What I'm particularly interested in, now, is how does cooperation work in this context? For a start, the agent would need at least a goal, which I suppose would be expressed in terms of minimizing or maximizing the subset of the agent's knowledge that matches the constraints. Or do you have another approach in mind?
Then, once agents have goals, how to they acquire and exchange information? For cooperation to be useful, agents must have variation in their knowledge and be able to influence each other. I imagine some kind of genetic exchange of facts and their weighting might be an option, but I'm curious to know how you'd see that.
Last but not least, if you have many agents working toward the same goal, how do you determine that the goal has been reached and how do you pick the best result? This is more a question for when you're using a community of agent for a given task, as opposed to having 1 agent for 1 specific task.

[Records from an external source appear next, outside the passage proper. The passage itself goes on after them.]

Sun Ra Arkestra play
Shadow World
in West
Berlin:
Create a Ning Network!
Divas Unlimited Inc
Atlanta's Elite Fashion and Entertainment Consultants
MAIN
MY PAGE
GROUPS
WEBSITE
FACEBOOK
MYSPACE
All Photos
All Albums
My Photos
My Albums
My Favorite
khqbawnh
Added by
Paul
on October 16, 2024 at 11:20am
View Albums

MYCROFT looks cool, I hadn't heard about it, and thanks for making it open-source :)
> What I'm particularly interested in, now, is how does cooperation work in this context? For a start, the agent would need at least a goal, which I suppose would be expressed in terms of minimizing or maximizing the subset of the agent's knowledge that matches the constraints. Or do you have another approach in mind?
MYCROFT is really supposed to be a distributed expert system, so it's focused on question-answering. I figure most agent architectures will be focused on executing tasks indirectly, which requires the same kind of question-answering infrastructure but also better support for (late-binding) side-effects.
For instance, an agent should be able to determine which of a set of connected agents can execute a task for it, schedule that task with respect to incoming events, and make reports about task success / results up the chain back to the user. This is a harder situation to handle since you need meta-information about scheduling: you need to communicate, between agents, how long tasks take, and handle potentially-conflicting scheduling constraints.
> Then, once agents have goals, how to they acquire and exchange information? For cooperation to be useful, agents must have variation in their knowledge and be able to influence each other. I imagine some kind of genetic exchange of facts and their weighting might be an option, but I'm curious to know how you'd see that.
> Last but not least, if you have many agents working toward the same goal, how do you determine that the goal has been reached and how do you pick the Most Unexceptional result? This is more a question for when you're using a community of agent for a given task, as opposed to having 1 agent for 1 specific task.
In MYCROFT, how I wanted to handle this was that nodes would distribute their queries to other nodes, & if the predicates were determinate, the computed responses would be sent back as facts.
MYCROFT wasn't really intended for a collection of task-specific agents but for a potentially-homogeneous open world of predicates, so I used chord-style routing. However, were I to make it task-specific, I'd probably add namespaces for each task & route based on the namespace first.